The cost of medication non-compliance and how on-site health clinics can help

When an independent physician prescribes medication for a patient, there is no guarantee that the patient will actually fill the prescription or take the medication as directed. Medication non-compliance – or non-adherence – costs the healthcare system and employers a significant amount of money when patients are adversely affected by not following their physician’s directives.

Recent studies have revealed that the cost of medication non-compliance in the US healthcare system is “between $100-$289 billion every year in direct costs” when patients don’t take their medications correctly. In addition, “Losses in productivity due to health related factors could multiply that by 2.3 times.”

Studies have also shown that “after a health care provider writes a prescription … 20-30% of patients never fill their prescriptions and about 50% of patients don’t take their medications as directed.” Why do some patients decide not to fill a prescription or take their medication? Major factors include the cost of prescription medicine and a lack of understanding as to the need for consistently taking a prescribed medication, particularly for chronic conditions.
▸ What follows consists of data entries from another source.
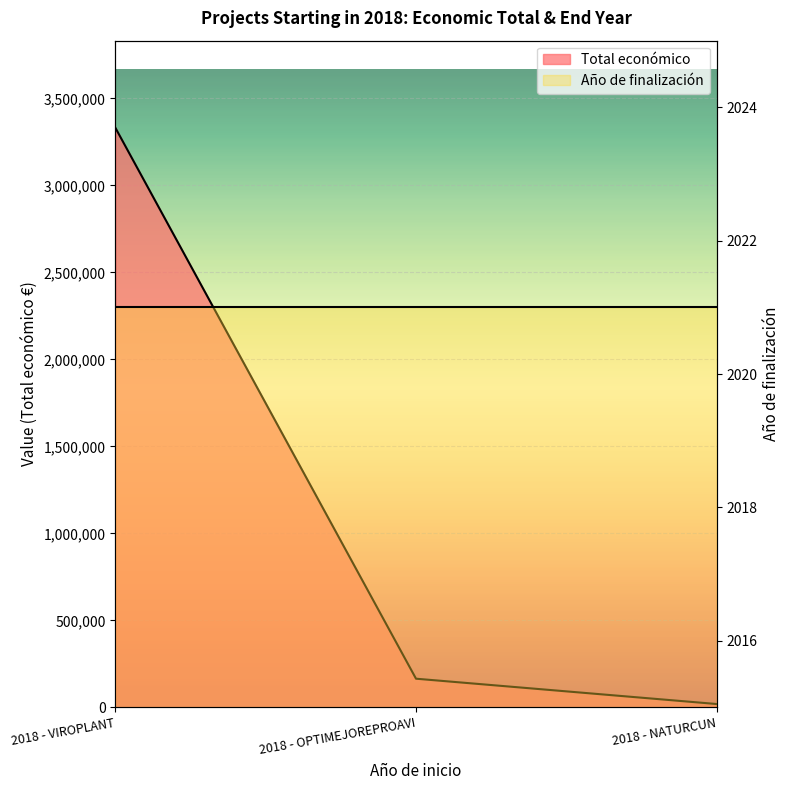

List the labels in order of value, largest first.

2018 - VIROPLANT, 2018 - OPTIMEJOREPROAVI, 2018 - NATURCUN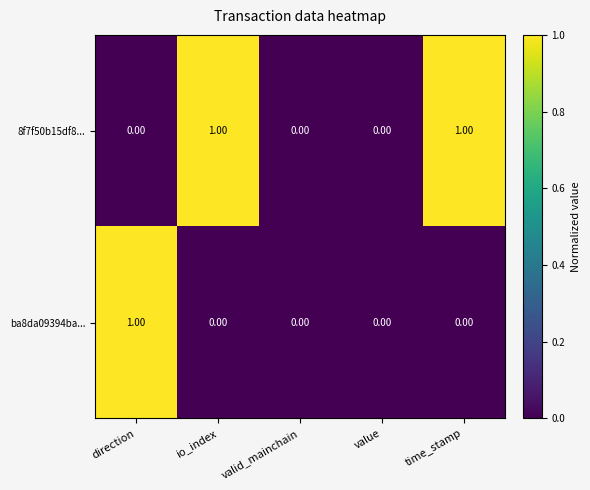

Is the value of ba8da09394ba... at time_stamp greater than the value of 8f7f50b15df8... at io_index?

No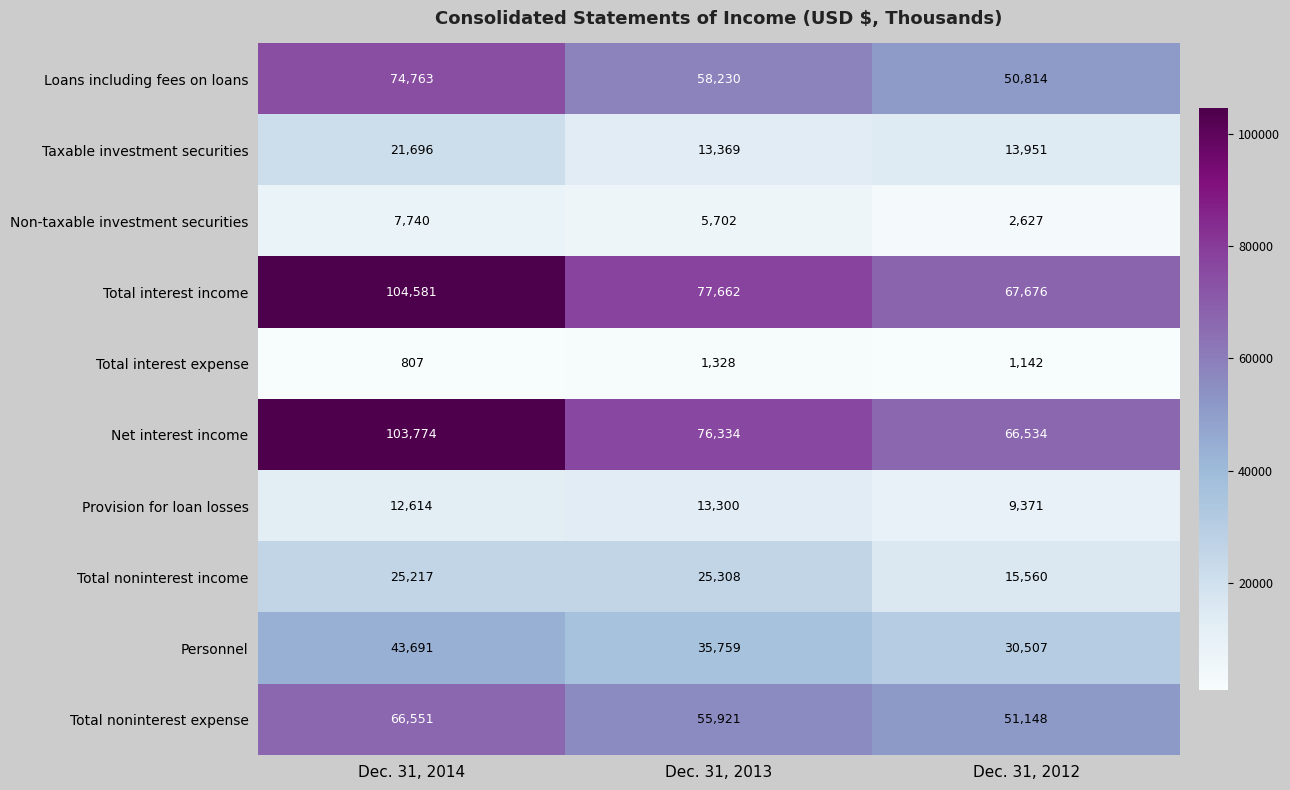

At which label does Net interest income first exceed 76334?

Dec. 31, 2014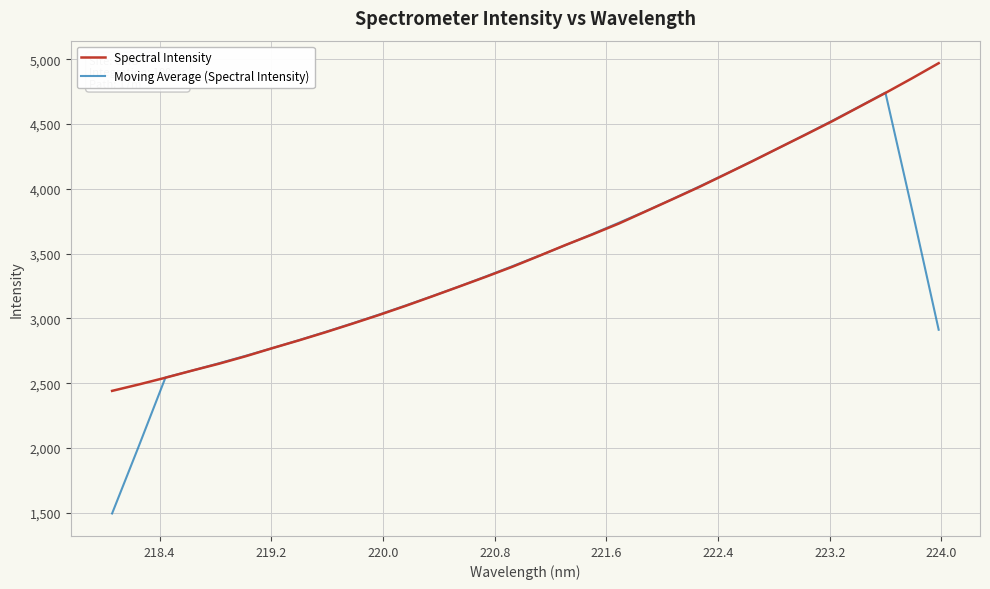

List the series in order of their peak value, highest first.

Spectral Intensity, Moving Average (Spectral Intensity)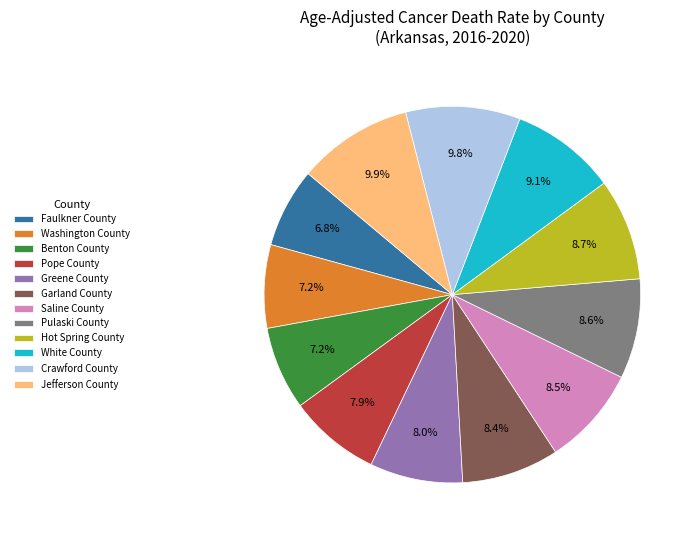

What portion of the pie excludes Hot Spring County?

91.3%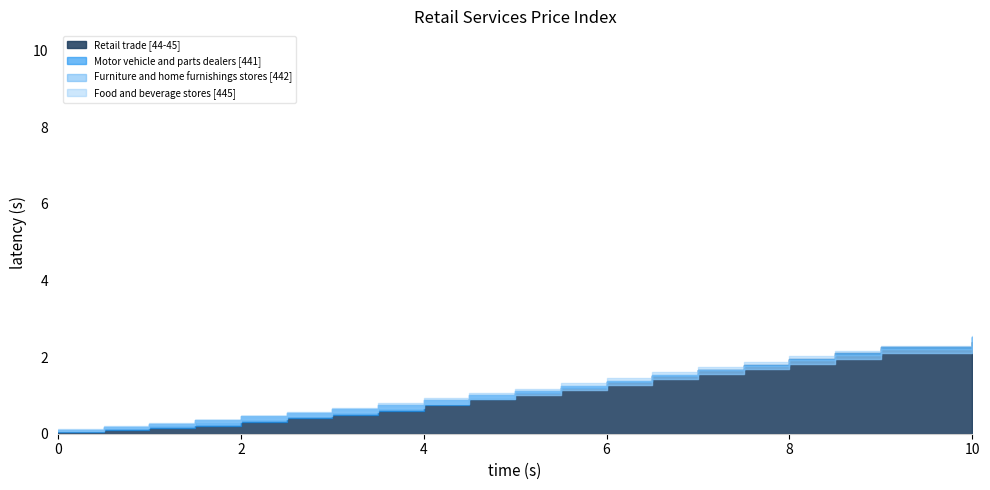

Which has a higher value, 5 or 3?

5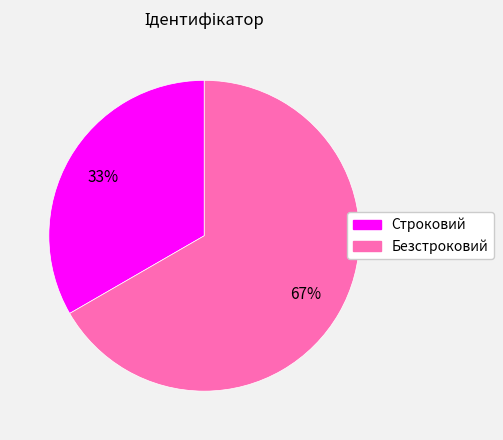

What is the smallest slice in the pie chart?

Строковий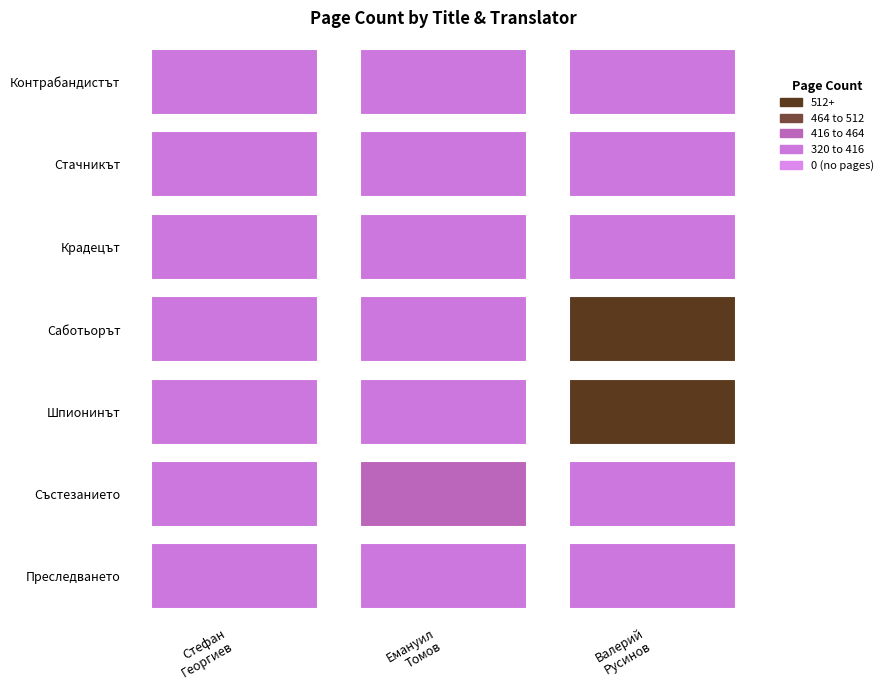

How many bars are there in total?

7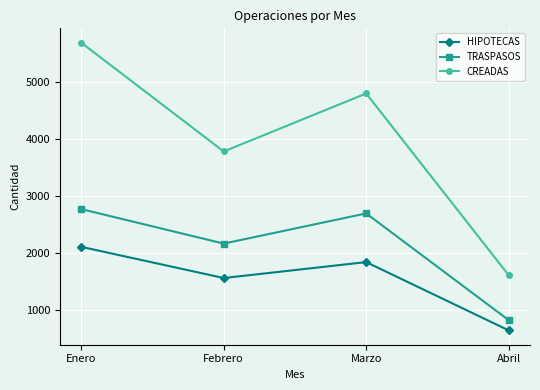

How many interior local valleys does the CREADAS series have?

1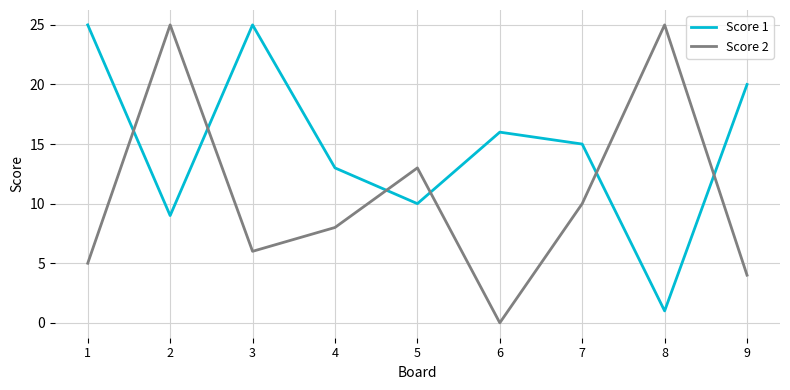

Reading left to right, extract all data points from this chart.

Score 1: 1=25	2=9	3=25	4=13	5=10	6=16	7=15	8=1	9=20
Score 2: 1=5	2=25	3=6	4=8	5=13	6=0	7=10	8=25	9=4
Employers might be able to help improve the rate of compliance, reducing the costs of additional healthcare for these patients, especially through their on-site health clinics. One solution is providing a prescription drug plan with a lower deductible or a lower cost per prescription filled, which can help encourage patients to fill those prescriptions.

On-site clinics who use a team approach to healthcare can also contribute to an increased rate of medication compliance. Using technology to send reminders to patients about filling and taking their medication appropriately, particularly for employeepopulations with specific diseases requiring on-going medications for intervention, education, and assistance in maintaining medication regimen compliance” can also help significantly.

Reducing costs, educating patients, and communicating consistently with patients are tools employers can use to help employees better understand why they need to take their medication and to better afford to fill their prescriptions. An increased rate in medication compliance can result in improved benefits for employee and employer, through increased productivity rates and reduced long-term healthcare costs.